## WORK INSTRUCTIONS
The lines below starting at the line containing "right knee: (155, 404)" and ending at the line containing "right wrist: (285, 500)" are to be repeated exactly, with both ends kept and nothing else added.

## THE DATA
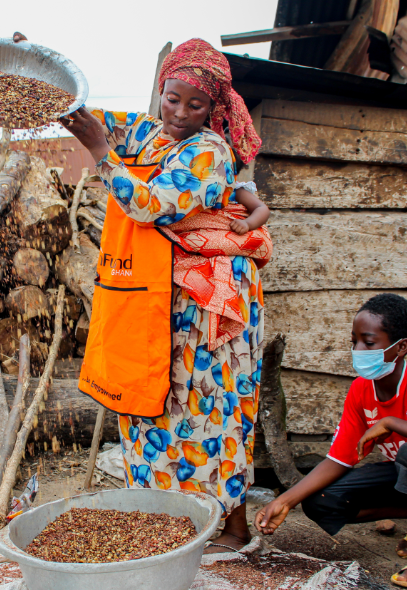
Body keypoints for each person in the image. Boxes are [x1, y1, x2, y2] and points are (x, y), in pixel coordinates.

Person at [60, 38, 272, 553]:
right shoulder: (150, 132)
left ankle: (235, 527)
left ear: (214, 108)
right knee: (155, 404)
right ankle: (171, 522)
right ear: (161, 91)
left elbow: (149, 204)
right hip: (155, 293)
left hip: (206, 307)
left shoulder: (209, 152)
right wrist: (46, 79)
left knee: (213, 409)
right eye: (172, 99)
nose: (180, 113)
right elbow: (81, 114)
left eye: (195, 105)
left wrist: (99, 154)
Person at [254, 294, 407, 589]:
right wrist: (285, 500)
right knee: (319, 501)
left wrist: (393, 423)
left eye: (368, 343)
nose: (358, 350)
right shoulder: (361, 391)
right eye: (353, 341)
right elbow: (339, 459)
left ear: (401, 347)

## TASK RESPONSE
right knee: (155, 404)
right ankle: (171, 522)
right ear: (161, 91)
left elbow: (149, 204)
right hip: (155, 293)
left hip: (206, 307)
left shoulder: (209, 152)
right wrist: (46, 79)
left knee: (213, 409)
right eye: (172, 99)
nose: (180, 113)
right elbow: (81, 114)
left eye: (195, 105)
left wrist: (99, 154)
Person at [254, 294, 407, 589]:
right wrist: (285, 500)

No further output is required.